This is funny! If you said Farmer in NC, I would have thought you were talking about me!!A man owned a small ranch near Great Falls, Montana. The Montana Labor Department got a tip that he was not paying proper wages to his help and sent an investigator out to interview him.
"I need a list of your employees and how much you pay them," demanded the investigator.
"Well," replied the rancher, "there's my ranch hand who's been with me for 3 years. I pay him $1200 a week plus free room and board."
"The cook has been here for 18 months, and I pay her $1000 per week plus free room and board."
"Then there's the half-wit. He works about 18 hours every day, with no days off, and does about 90% of all the work around here. He makes about $10 per week and pays his own room and board."

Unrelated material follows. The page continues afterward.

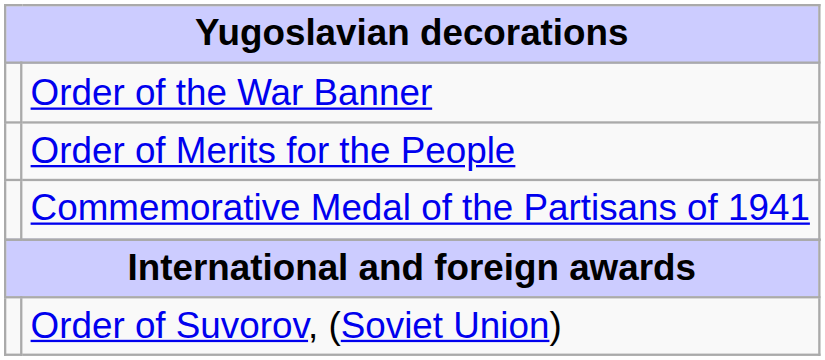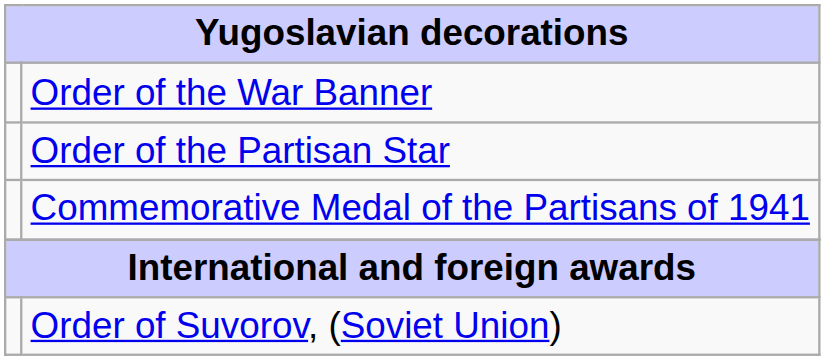+ row: Order of the Partisan Star
- row: Order of Merits for the People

"But, I buy him a bottle of bourbon every Saturday night, and he also sleeps with my wife occasionally."
"That's the guy I want to talk to... the half-wit," says the investigator.
"You're talking to him," replied the rancher.
Junior ain't as dumb as they look .There's a little fellow named Junior who hangs out at the local grocery store.
The manager doesn't know what Junior's problem is, but the boys like to tease him.
The boys say he is two bricks short of a load, or two pickles shy of a barrel.
To prove it, sometimes the boys offer Junior his choice between a nickel and a dime.
He always takes the nickel, they say, because it's bigger.
One day after Junior grabbed the nickel, the store manager got him off to one side and
said, "Junior, those boys are making fun of you.
They think you don't know the dime is worth more than the nickel.
Are you grabbing the nickel because it's bigger, or what?"
Junior said, "No sir, you see if I took the dime, they'd quit doing it!"